Free-trade dreams disappear over South American horizon

0 Comments | Insight on the News, Nov 11, 1996 | by Kenneth Silber

Plans to extend the North American Free Trade Agreement through the hemisphere have stalled. Meanwhile, South American countries are forming their own marketplace links -- without the United States.

Free-trade fervor is rising in the capitals of South America as politicians and business leaders make ambitious plans to link the continent's fast-growing economies more closely with each other and to other parts of the world. Largely absent from the proceedings, however, is the nation that traditionally was the prime mover in efforts to expand trade and investment throughout the region: the United States.

The creation of a freetrade zone spanning the Western Hemisphere has been the stated goal of US. policymakers since the early 1990s. But the bruising congressional fight over the North American Free Trade Agreement, or NAFTA, combined with the controversial U.S. bailout of the Mexican peso, weakened the political momentum to expand trade links Latin America. Moreover, such prospects have had little visibility in the election season as President Clinton and Bob Dole seek to avoid the controversy that would accompany new trade initiatives.

Although Clinton has spoken of extending NAFTA to include Chile, the White House has not pressed Congress for "fast-track" authority that would expedite negotiations with the Chilean government. Fast track, which would submit any agreement to a yes-or-no congressional vote without amendments, has been a subject of shifting political alliances, facing opposition from Republicans determined to give priority to domestic issues, as well as from Democrats citing labor and environmental concerns.

"NAFTA imploded with the Mexican peso crisis and the takeover of the Congress by the Republican Party," says Riordan Roett, director of Latin American studies at the Johns Hopkins University School of Advanced International Studies in Washington. "One doesn't foresee any swift reactivation of NAFTA as a major building block of trade and integration in the Americas for some time to come."

A consequence of such inactivity: Skepticism regarding U.S. trade intentions has intensified among Latin American leaders. "They're just not sure if the U.S. body politic is ready to move," says Sidney Weintraub, an economist at the Center for Strategic and International Studies, a Washington think tank. "And there are some good reasons for that skepticism. The United States has left Chile standing at the altar several times."

With prospects for a hemispheric trade pact dimming, South American governments have moved to expand regional economic arrangements such as the Southern Cone Common Market, known as Mercosur, founded by Argentina, Brazil, Uruguay and Paraguay. In June, Chile was admitted as a member of Mercosur, and in September the group agreed to negotiate an accord with the Andean Pact trade bloc of Colombia, Venezuela, Peru, Ecuador and Bolivia.

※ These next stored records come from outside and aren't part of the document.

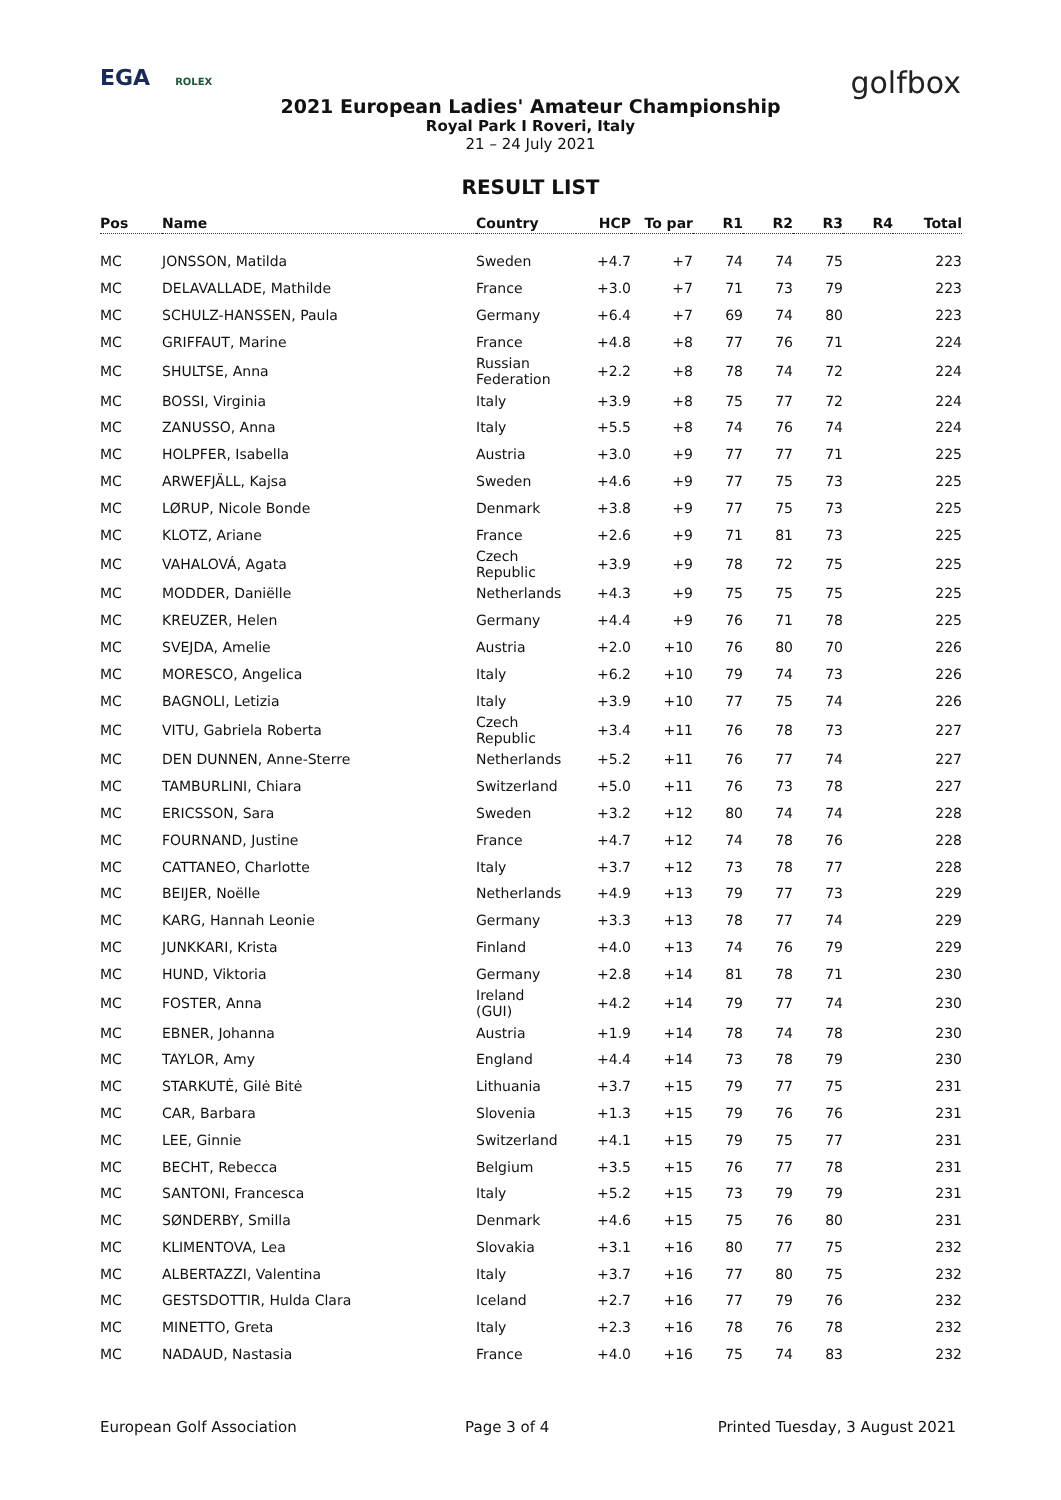EGA ROLEX
golfbox
2021 European Ladies' Amateur Championship
Royal Park I Roveri, Italy
21 – 24 July 2021
RESULT LIST
| Pos | Name | Country | HCP | To par | R1 | R2 | R3 | R4 | Total |
| --- | --- | --- | --- | --- | --- | --- | --- | --- | --- |
| MC | JONSSON, Matilda | Sweden | +4.7 | +7 | 74 | 74 | 75 | | 223 |
| MC | DELAVALLADE, Mathilde | France | +3.0 | +7 | 71 | 73 | 79 | | 223 |
| MC | SCHULZ-HANSSEN, Paula | Germany | +6.4 | +7 | 69 | 74 | 80 | | 223 |
| MC | GRIFFAUT, Marine | France | +4.8 | +8 | 77 | 76 | 71 | | 224 |
| MC | SHULTSE, Anna | Russian Federation | +2.2 | +8 | 78 | 74 | 72 | | 224 |
| MC | BOSSI, Virginia | Italy | +3.9 | +8 | 75 | 77 | 72 | | 224 |
| MC | ZANUSSO, Anna | Italy | +5.5 | +8 | 74 | 76 | 74 | | 224 |
| MC | HOLPFER, Isabella | Austria | +3.0 | +9 | 77 | 77 | 71 | | 225 |
| MC | ARWEFJÄLL, Kajsa | Sweden | +4.6 | +9 | 77 | 75 | 73 | | 225 |
| MC | LØRUP, Nicole Bonde | Denmark | +3.8 | +9 | 77 | 75 | 73 | | 225 |
| MC | KLOTZ, Ariane | France | +2.6 | +9 | 71 | 81 | 73 | | 225 |
| MC | VAHALOVÁ, Agata | Czech Republic | +3.9 | +9 | 78 | 72 | 75 | | 225 |
| MC | MODDER, Daniëlle | Netherlands | +4.3 | +9 | 75 | 75 | 75 | | 225 |
| MC | KREUZER, Helen | Germany | +4.4 | +9 | 76 | 71 | 78 | | 225 |
| MC | SVEJDA, Amelie | Austria | +2.0 | +10 | 76 | 80 | 70 | | 226 |
| MC | MORESCO, Angelica | Italy | +6.2 | +10 | 79 | 74 | 73 | | 226 |
| MC | BAGNOLI, Letizia | Italy | +3.9 | +10 | 77 | 75 | 74 | | 226 |
| MC | VITU, Gabriela Roberta | Czech Republic | +3.4 | +11 | 76 | 78 | 73 | | 227 |
| MC | DEN DUNNEN, Anne-Sterre | Netherlands | +5.2 | +11 | 76 | 77 | 74 | | 227 |
| MC | TAMBURLINI, Chiara | Switzerland | +5.0 | +11 | 76 | 73 | 78 | | 227 |
| MC | ERICSSON, Sara | Sweden | +3.2 | +12 | 80 | 74 | 74 | | 228 |
| MC | FOURNAND, Justine | France | +4.7 | +12 | 74 | 78 | 76 | | 228 |
| MC | CATTANEO, Charlotte | Italy | +3.7 | +12 | 73 | 78 | 77 | | 228 |
| MC | BEIJER, Noëlle | Netherlands | +4.9 | +13 | 79 | 77 | 73 | | 229 |
| MC | KARG, Hannah Leonie | Germany | +3.3 | +13 | 78 | 77 | 74 | | 229 |
| MC | JUNKKARI, Krista | Finland | +4.0 | +13 | 74 | 76 | 79 | | 229 |
| MC | HUND, Viktoria | Germany | +2.8 | +14 | 81 | 78 | 71 | | 230 |
| MC | FOSTER, Anna | Ireland (GUI) | +4.2 | +14 | 79 | 77 | 74 | | 230 |
| MC | EBNER, Johanna | Austria | +1.9 | +14 | 78 | 74 | 78 | | 230 |
| MC | TAYLOR, Amy | England | +4.4 | +14 | 73 | 78 | 79 | | 230 |
| MC | STARKUTĖ, Gilė Bitė | Lithuania | +3.7 | +15 | 79 | 77 | 75 | | 231 |
| MC | CAR, Barbara | Slovenia | +1.3 | +15 | 79 | 76 | 76 | | 231 |
| MC | LEE, Ginnie | Switzerland | +4.1 | +15 | 79 | 75 | 77 | | 231 |
| MC | BECHT, Rebecca | Belgium | +3.5 | +15 | 76 | 77 | 78 | | 231 |
| MC | SANTONI, Francesca | Italy | +5.2 | +15 | 73 | 79 | 79 | | 231 |
| MC | SØNDERBY, Smilla | Denmark | +4.6 | +15 | 75 | 76 | 80 | | 231 |
| MC | KLIMENTOVA, Lea | Slovakia | +3.1 | +16 | 80 | 77 | 75 | | 232 |
| MC | ALBERTAZZI, Valentina | Italy | +3.7 | +16 | 77 | 80 | 75 | | 232 |
| MC | GESTSDOTTIR, Hulda Clara | Iceland | +2.7 | +16 | 77 | 79 | 76 | | 232 |
| MC | MINETTO, Greta | Italy | +2.3 | +16 | 78 | 76 | 78 | | 232 |
| MC | NADAUD, Nastasia | France | +4.0 | +16 | 75 | 74 | 83 | | 232 |
European Golf Association Page 3 of 4 Printed Tuesday, 3 August 2021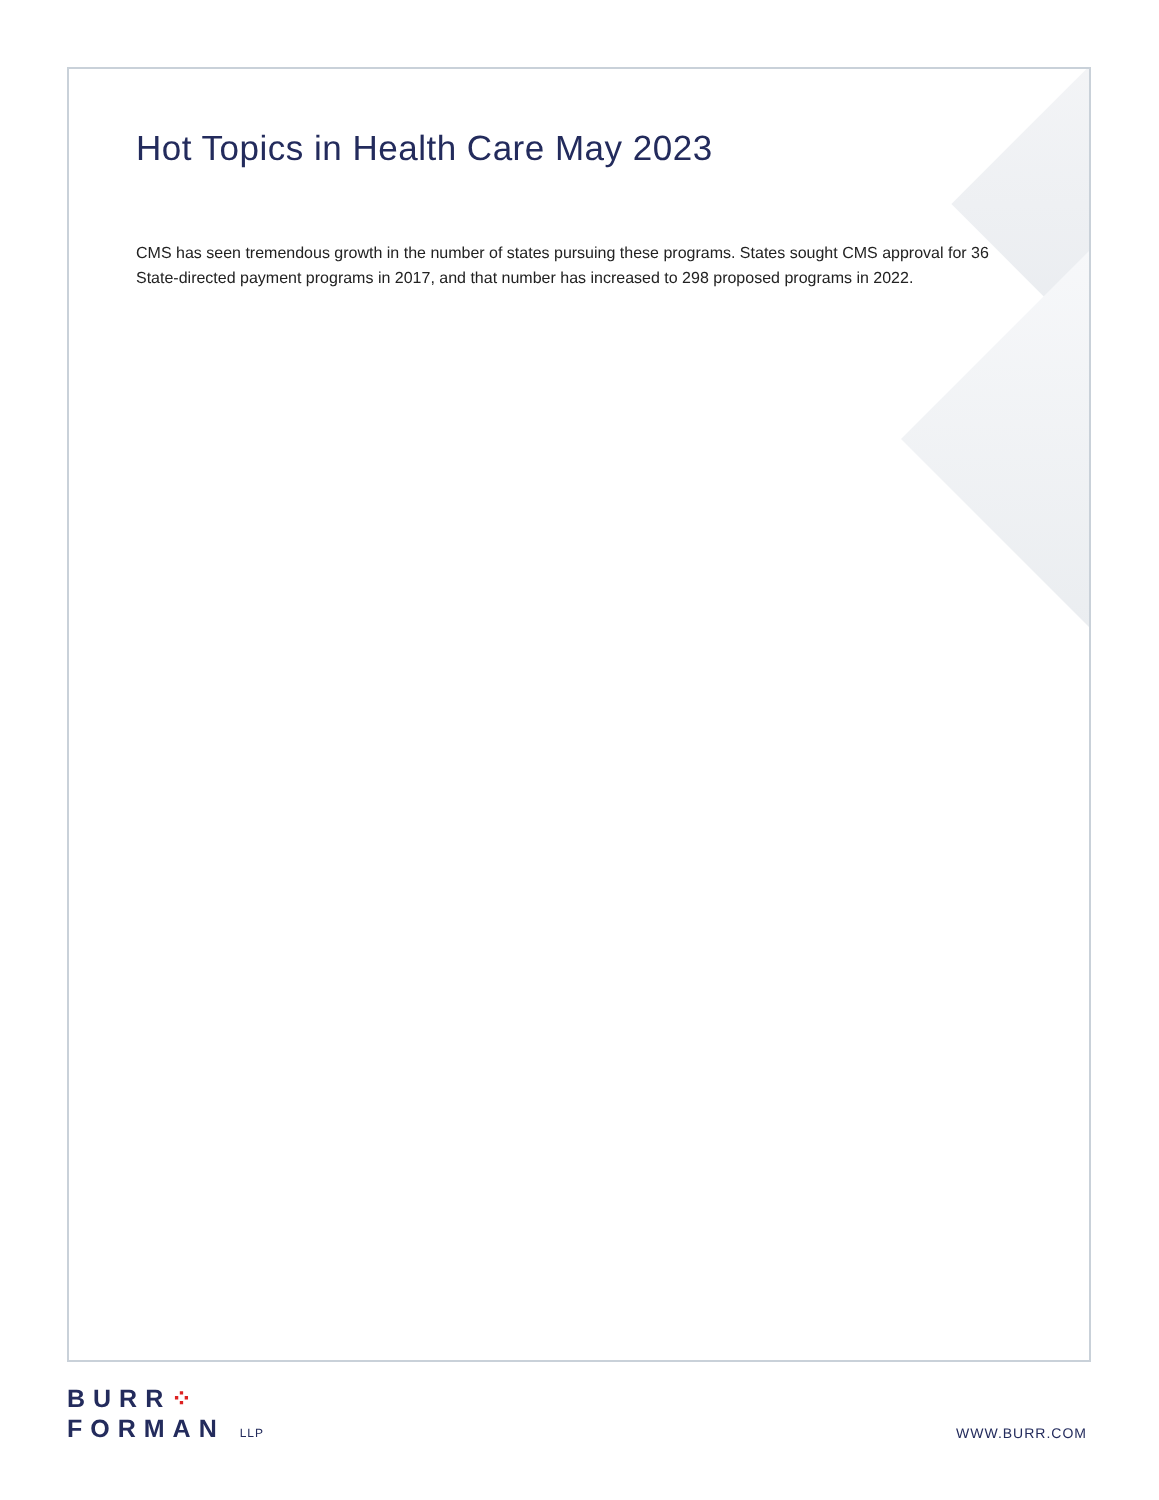Hot Topics in Health Care May 2023
CMS has seen tremendous growth in the number of states pursuing these programs. States sought CMS approval for 36 State-directed payment programs in 2017, and that number has increased to 298 proposed programs in 2022.
BURR⁘
FORMAN LLP
WWW.BURR.COM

Mercosur's expansion has created a formidable rival to the United States for economic influence in South America. The trade bloc's five current members encompass a population of 230 million people and a combined gross domestic product of nearly $1 trillion per year. While US. officials have applauded Mercosur's steps toward free trade within South America, some are concerned that the bloc might erect new barriers against U.S. exports or give preferential treatment to European or Asian trade partners.

Tensions already are evident between the United States and Brazil, which has the largest economy in South America and is Mercosur's most ardent booster. During a visit earlier this year, Secretary of State Warren Christopher called on Brazil to help create a hemispheric free-trade zone by the year 2005. However, Brazilian of ficials have given priority to their own goal of establishing a free-trade pact between Mercosur and the European Union by 2005.

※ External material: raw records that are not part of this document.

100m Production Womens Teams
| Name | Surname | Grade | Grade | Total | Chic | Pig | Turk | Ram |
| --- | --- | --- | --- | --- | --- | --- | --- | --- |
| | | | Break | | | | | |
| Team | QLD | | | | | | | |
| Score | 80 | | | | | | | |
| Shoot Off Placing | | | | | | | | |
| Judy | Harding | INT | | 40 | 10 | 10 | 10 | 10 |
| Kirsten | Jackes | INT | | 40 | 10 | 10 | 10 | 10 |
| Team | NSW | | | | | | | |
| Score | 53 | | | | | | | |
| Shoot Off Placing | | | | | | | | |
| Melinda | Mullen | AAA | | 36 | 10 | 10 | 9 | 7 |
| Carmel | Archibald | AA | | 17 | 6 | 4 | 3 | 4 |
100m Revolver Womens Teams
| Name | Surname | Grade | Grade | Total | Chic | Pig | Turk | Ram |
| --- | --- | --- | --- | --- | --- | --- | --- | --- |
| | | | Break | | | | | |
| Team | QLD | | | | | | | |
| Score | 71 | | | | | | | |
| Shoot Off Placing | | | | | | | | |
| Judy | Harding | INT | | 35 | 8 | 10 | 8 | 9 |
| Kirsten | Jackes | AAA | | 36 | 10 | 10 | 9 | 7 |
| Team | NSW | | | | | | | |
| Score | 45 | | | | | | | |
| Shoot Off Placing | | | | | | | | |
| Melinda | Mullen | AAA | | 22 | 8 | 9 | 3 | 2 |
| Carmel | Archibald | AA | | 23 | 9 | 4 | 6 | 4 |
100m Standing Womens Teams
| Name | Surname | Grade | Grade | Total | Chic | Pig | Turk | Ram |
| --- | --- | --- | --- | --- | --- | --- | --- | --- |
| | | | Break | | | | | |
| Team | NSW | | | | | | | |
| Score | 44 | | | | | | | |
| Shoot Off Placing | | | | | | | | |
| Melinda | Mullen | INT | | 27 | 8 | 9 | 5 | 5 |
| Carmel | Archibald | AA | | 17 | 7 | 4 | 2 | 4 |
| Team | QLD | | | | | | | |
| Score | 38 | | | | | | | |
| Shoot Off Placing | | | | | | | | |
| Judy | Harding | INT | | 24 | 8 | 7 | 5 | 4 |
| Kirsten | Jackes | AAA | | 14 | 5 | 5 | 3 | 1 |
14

Furthermore, European and Asian interest in Latin American markets is on the upswing. In September, German Chancellor Helmut Kohl visited Argentina, Brazil and Mexico to send what he called a "clear signal" that Berlin seeks closer economic ties to the region. Chile's inclusion in Mercosur was touted as giving the trade bloc access to Pacific ports crucial to trade with East Asia. Recently, Chile signed a pact with South Korea aimed at boosting investment between the two countries.

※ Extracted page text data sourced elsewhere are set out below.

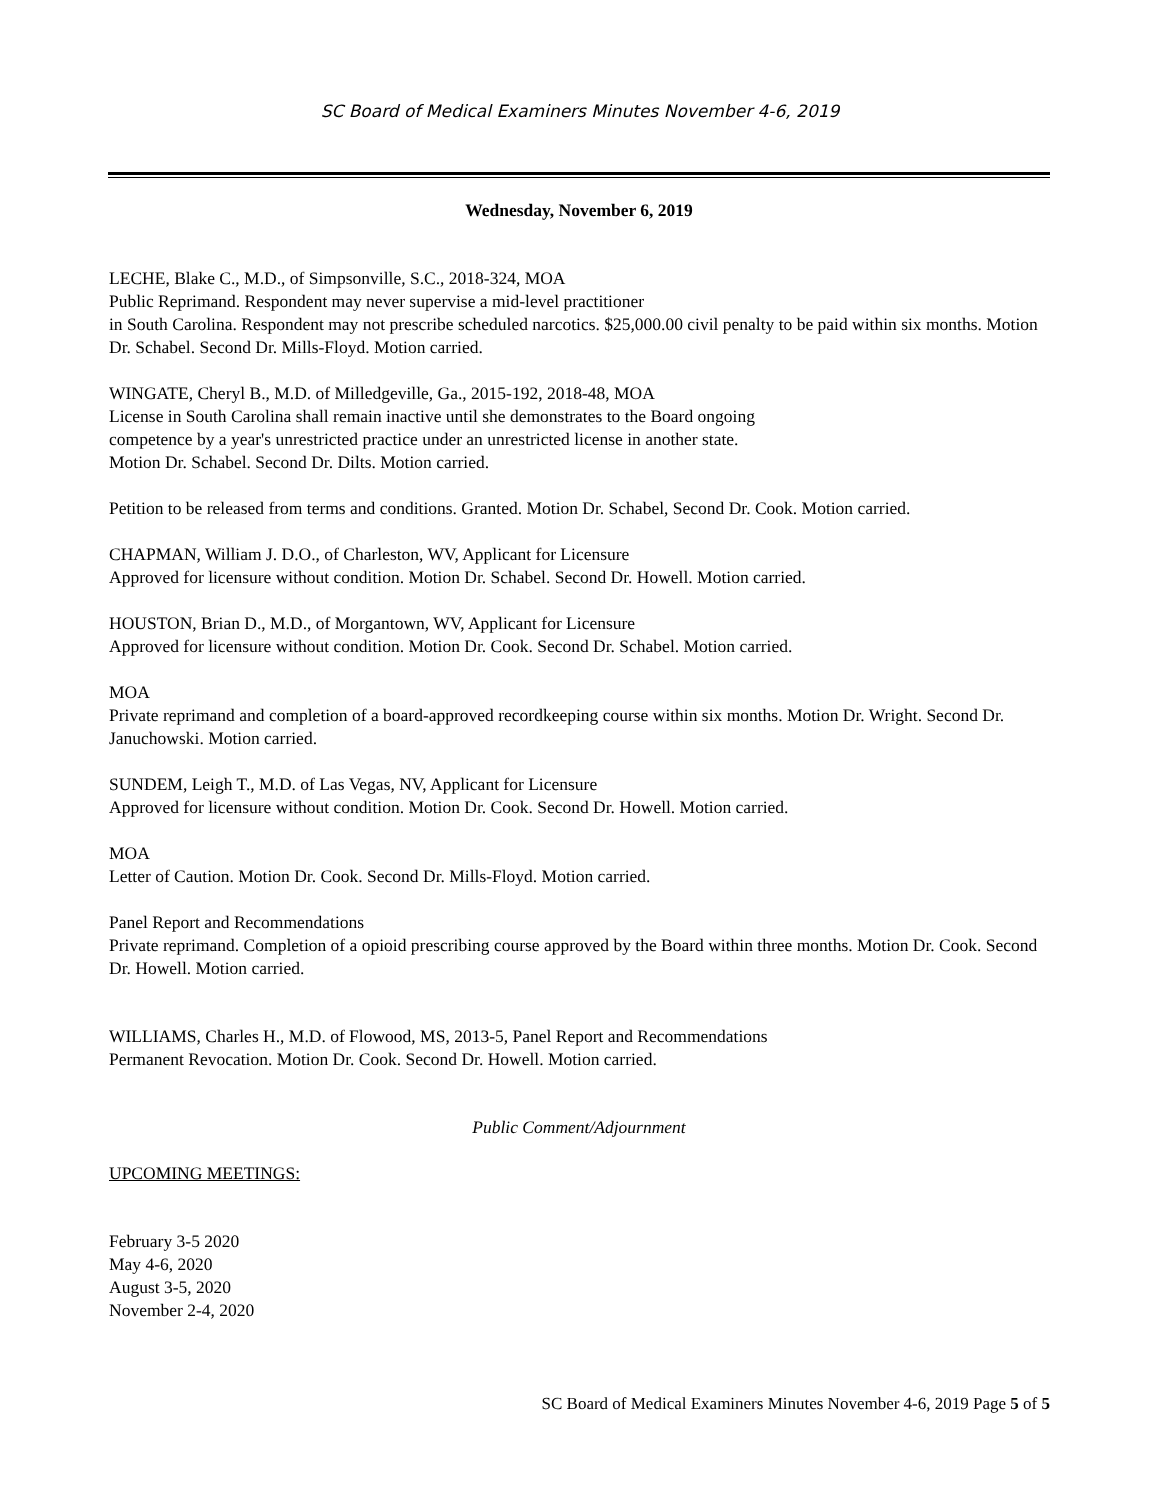SC Board of Medical Examiners Minutes November 4-6, 2019
Wednesday, November 6, 2019
LECHE, Blake C., M.D., of Simpsonville, S.C., 2018-324, MOA
Public Reprimand. Respondent may never supervise a mid-level practitioner
in South Carolina. Respondent may not prescribe scheduled narcotics. $25,000.00 civil penalty to be paid within six months. Motion Dr. Schabel. Second Dr. Mills-Floyd. Motion carried.
WINGATE, Cheryl B., M.D. of Milledgeville, Ga., 2015-192, 2018-48, MOA
License in South Carolina shall remain inactive until she demonstrates to the Board ongoing
competence by a year's unrestricted practice under an unrestricted license in another state.
Motion Dr. Schabel. Second Dr. Dilts. Motion carried.
Petition to be released from terms and conditions. Granted. Motion Dr. Schabel, Second Dr. Cook. Motion carried.
CHAPMAN, William J. D.O., of Charleston, WV, Applicant for Licensure
Approved for licensure without condition. Motion Dr. Schabel. Second Dr. Howell. Motion carried.
HOUSTON, Brian D., M.D., of Morgantown, WV, Applicant for Licensure
Approved for licensure without condition. Motion Dr. Cook. Second Dr. Schabel. Motion carried.
MOA
Private reprimand and completion of a board-approved recordkeeping course within six months. Motion Dr. Wright. Second Dr. Januchowski. Motion carried.
SUNDEM, Leigh T., M.D. of Las Vegas, NV, Applicant for Licensure
Approved for licensure without condition. Motion Dr. Cook. Second Dr. Howell. Motion carried.
MOA
Letter of Caution. Motion Dr. Cook. Second Dr. Mills-Floyd. Motion carried.
Panel Report and Recommendations
Private reprimand. Completion of a opioid prescribing course approved by the Board within three months. Motion Dr. Cook. Second Dr. Howell. Motion carried.
WILLIAMS, Charles H., M.D. of Flowood, MS, 2013-5, Panel Report and Recommendations
Permanent Revocation. Motion Dr. Cook. Second Dr. Howell. Motion carried.
Public Comment/Adjournment
UPCOMING MEETINGS:
February 3-5 2020
May 4-6, 2020
August 3-5, 2020
November 2-4, 2020
SC Board of Medical Examiners Minutes November 4-6, 2019 Page 5 of 5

Meanwhile, the U.S. approach to trade in Latin America is complicated by noneconomic issues. The recent Helms-Burton legislation imposing sanctions on foreign companies active in Cuba is unpopular in the region. The drug war is another contentious topic. The U.S. government recently "decertified" Colombia for inadequate law-enforcement cooperation, a step toward removal of trade privileges. And earlier this year, the State Department reported that Chile has become an important center for drug trafficking and money laundering.